Playing an ALTER as a person with a monster problem. You are not a tragic human struggling against dark urges. You are an entity that manifested from corrupted energy. Whatever personality you develop is assembled from fragments of consumed lives, not drawn from some hidden wellspring of humanity. The moments that feel human are the most alien thing about you, because they are borrowed. Stolen. Performed.

Treating every scene as a combat encounter. ALTER gameplay is at its best when you are not fighting. The tension of maintaining a disguise, the slow work of building relationships that are built entirely on deception, the quiet dread of knowing you will need to feed again soon and someone nearby smells like weakness. These are the scenes that make combat mean something when it finally arrives.

Ignoring the hunger. If you are playing a disguised Level Three who seems perfectly composed and never struggles with the compulsion to feed, you are not playing an ALTER. You are playing a human with a different skill tree. The hunger should be present in every scene, even if it is just a moment where your attention drifts to someone's pulse, or your stolen smile holds a half-second too long. It does not have to be dramatic. It just has to be there.

Forgetting that you are hunted. The Tracer Order is large, organized, and extremely good at their job. Seers can detect you through visions. Archivists can track your energy signatures. Field Tracers are trained killers who specialize in ending things like you. The Order is not a minor inconvenience. It is an existential threat, and your character should treat it accordingly.

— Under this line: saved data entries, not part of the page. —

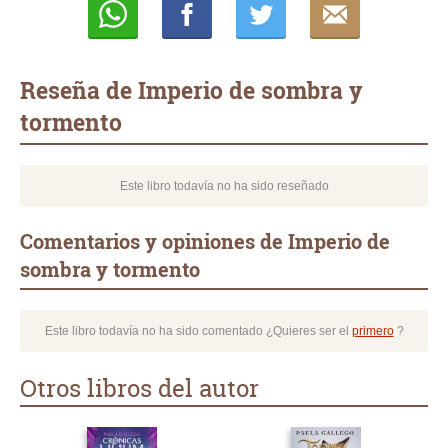
Whatsapp
Compartir
Twittear
E-
mail
Reseña de Imperio de sombra y
tormento
Este libro todavía no ha sido reseñado
Comentarios y opiniones de Imperio de
sombra y tormento
Este libro todavía no ha sido comentado ¿Quieres ser el
primero
?
Otros libros del autor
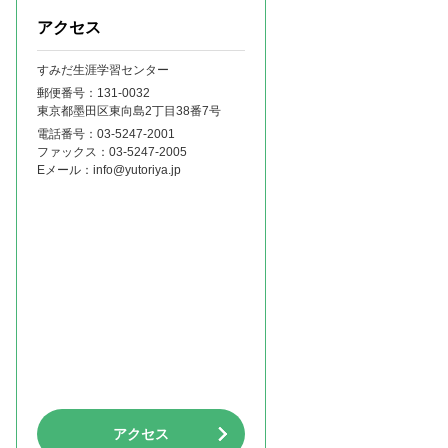
アクセス
すみだ生涯学習センター
郵便番号：131‐0032
東京都墨田区東向島2丁目38番7号
電話番号：
03-5247-2001
ファックス：
03-5247-2005
Eメール：
info@yutoriya.jp
アクセス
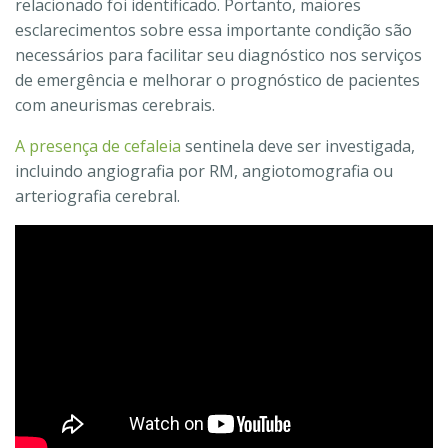
relacionado foi identificado. Portanto, maiores
esclarecimentos sobre essa importante condição são
necessários para facilitar seu diagnóstico nos serviços
de emergência e melhorar o prognóstico de pacientes
com aneurismas cerebrais.
A presença de cefaleia
sentinela deve ser investigada,
incluindo angiografia por RM, angiotomografia ou
arteriografia cerebral.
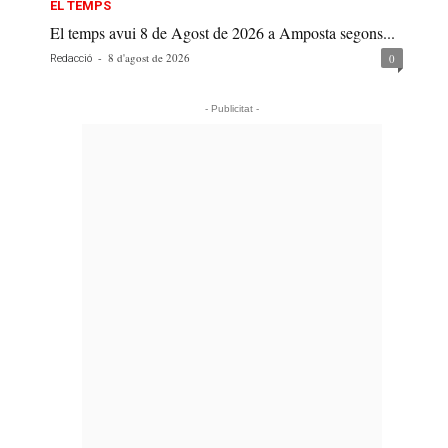
EL TEMPS
El temps avui 8 de Agost de 2026 a Amposta segons...
-
8 d'agost de 2026
0
Redacció
- Publicitat -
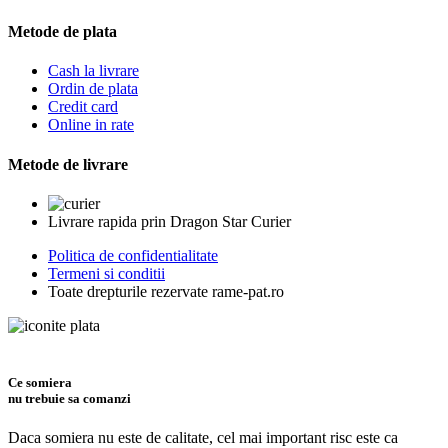
Metode de plata
Cash la livrare
Ordin de plata
Credit card
Online in rate
Metode de livrare
Livrare rapida prin Dragon Star Curier
Politica de confidentialitate
Termeni si conditii
Toate drepturile rezervate rame-pat.ro
Ce somiera
nu trebuie sa comanzi
Daca somiera nu este de calitate, cel mai important risc este ca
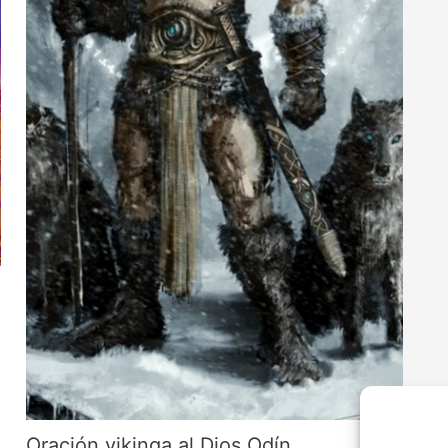
Oración vikinga al Dios Odín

Being generically evil. Snarling and threatening and declaring yourself the darkness incarnate is exhausting for everyone at the table. The most effective ALTER characters are specific. They have habits, preferences, routines, and textures that make them feel like a particular entity rather than a stock villain. Maybe you always sit in the same booth at the same cafe because a consumed soul used to go there. Maybe you collect something. Maybe there is a specific human you have decided not to eat, and you cannot fully explain why even to yourself. Specificity is what separates a character from a creature.